The Times sums it up with this headline: “The Cult of the Toto Toilet.”

What? You may say that you have had indoor plumbing all your life. You may even have a commode previously manufactured by Toto, the Japanese plumbing company. But the object of this cult, dear reader, is no ordinary bit of plumbing. If you own one, it will change your life. Let me explain.

While this Toto marvel may look the same as a regular toilet bowl as it quietly sits in the bathroom, when you lift the lid the differences become obvious. You see several buttons in a housing alongside the seat. And like many of the latest electronic luxury items, its use is intuitive. There is the on-off switch, two different buttons that regulate temperature and a couple more that control position of the flow. This seat, you see, is actually a bidet, with all the benefits brought right to your doorstep, so to speak.

Called a Toto washlet, the product has inspired unbelievable devotion. This Japanese creation boasts a heated seat, a bidet function for a thorough cleanse and, if you have one of the more recent models, “an air purifying system that deodorizes during use,” according to the Times. There is even an air dryer, virtually eliminating the need for toilet paper if you have higher tolerance for risk.

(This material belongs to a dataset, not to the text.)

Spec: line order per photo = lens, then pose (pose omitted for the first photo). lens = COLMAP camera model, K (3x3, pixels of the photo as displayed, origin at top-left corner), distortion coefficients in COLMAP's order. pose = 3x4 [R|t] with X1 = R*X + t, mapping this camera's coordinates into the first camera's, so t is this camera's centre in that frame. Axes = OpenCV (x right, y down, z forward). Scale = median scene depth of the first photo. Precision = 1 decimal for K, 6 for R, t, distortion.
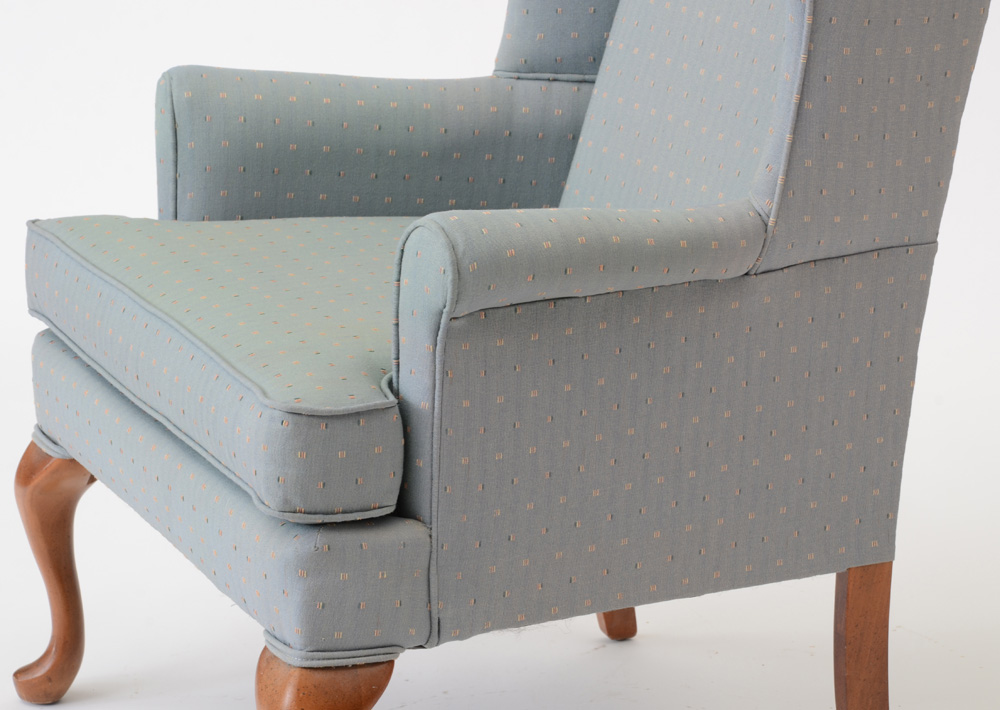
lens RADIAL K [[3358.1, 0, 504.4], [0, 3358.1, 363.2], [0, 0, 1]] dist [0.823176, 0.000000]
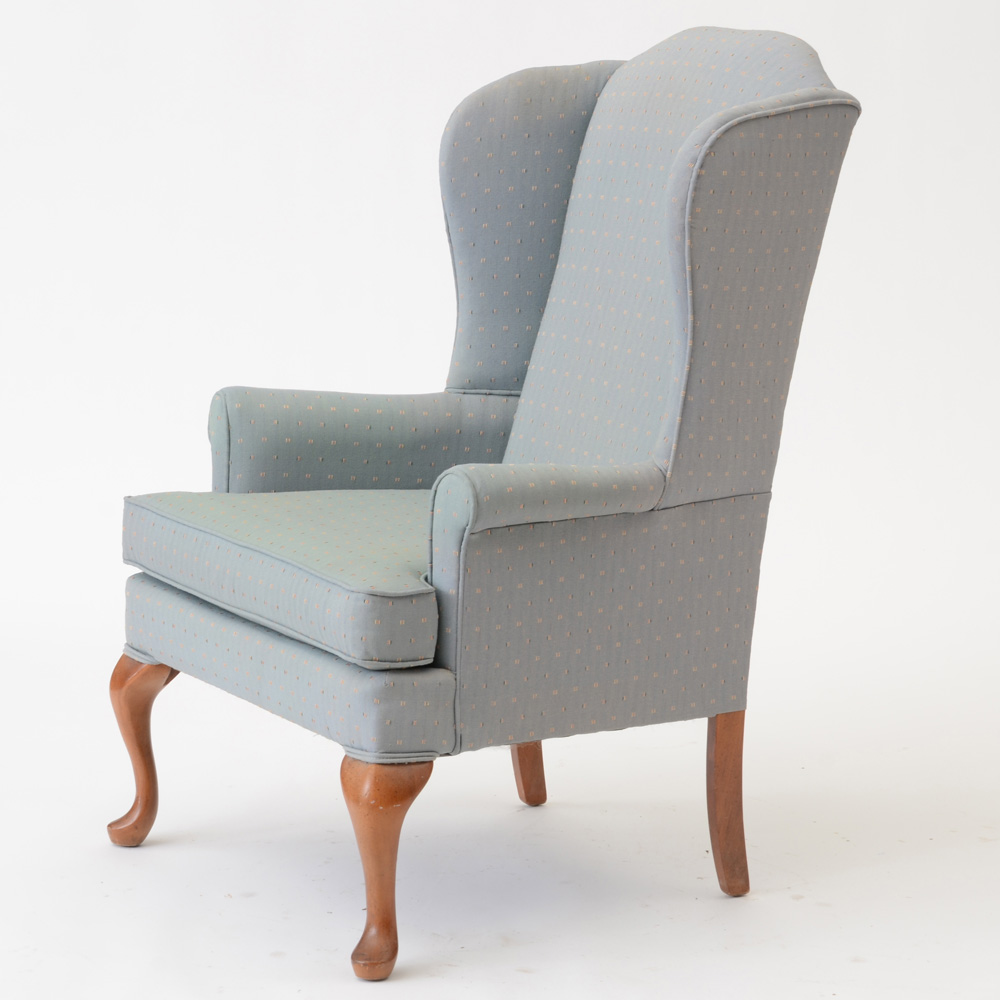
lens RADIAL K [[4077.2, 0, 503.0], [0, 4077.2, 501.2], [0, 0, 1]] dist [0.310113, 0.000000]
pose [[0.994808, -0.010421, 0.101236, -0.174574], [0.019003, 0.996269, -0.084183, 0.118866], [-0.099981, 0.085670, 0.991294, -0.779617]]
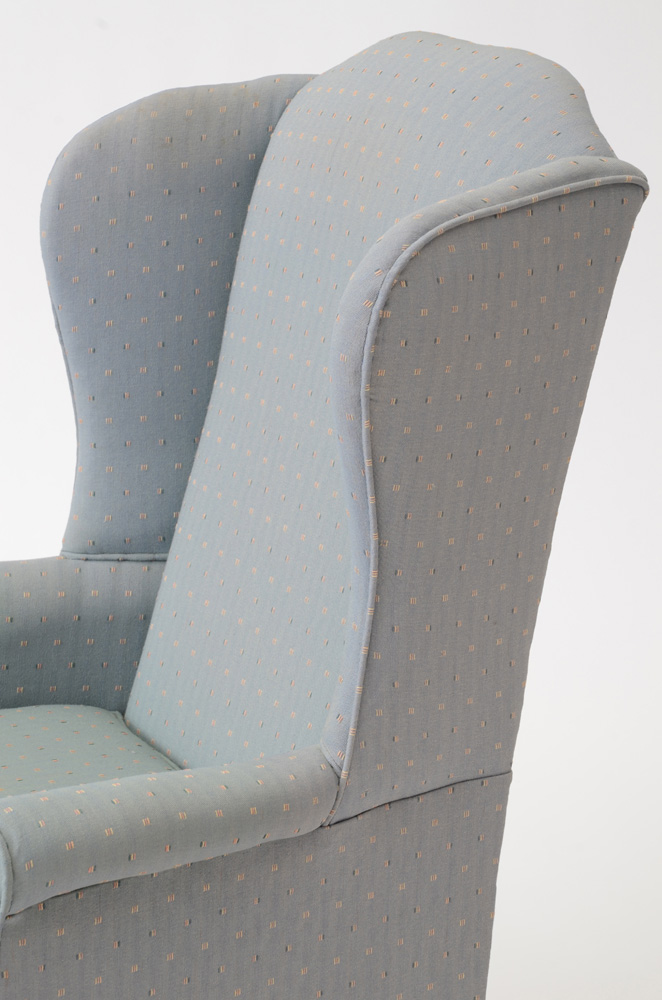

I first saw the washlet when I visited Japan seven or eight years ago. It seemed like such an upscale item, yet it was so widespread: in hotels, department stores, restaurants and airports. I was so impressed with its functionality that when I returned home I called my plumber to see if I could order one. He thought I was kidding when I described how it worked. I challenged him to call his supplier before he totally laughed me off, and then call me back with the answer. He did, 20 minutes later, and added that in addition to mine, he was going to buy one for himself.

I was not so surprised on my trip to China this past September to find such a seat in the home of a Chinese family. Though they are still a novelty here, they are more common in Asia, and they are now made by more companies than just Toto.

The installation of the washlet is a little complicated in an existing bathroom. In addition to bringing a water line to the seat, an electric outlet needs to be placed within a cord’s reach of the commode, and this is counter to the normal safety regulations for distance between electricity and water. Therefore this outlet has to be one certified for use near water, like the one near the bathroom sink used for shavers or hair dryers, and the electric line probably has to be snaked over behind the bathroom wall from the nearest source of electricity. This is not impossible, however, but it is the largest expense in making this change. I can tell you, and so can everyone who has one, that it is well worth the effort and not just as a luxury or convenience. There is a real health component.

The washlet I have is the most basic, and the entire transition cost in the three figures. But now there are many more upscale and sophisticated models. They can also be a lot more expensive. Features can include urine testing and other medical data that can then be relayed via the Internet directly to physicians.

But you can still get the stripped-down version, like the most basic model of washing machine or dishwasher, and that is quite sufficient to take you to a better place.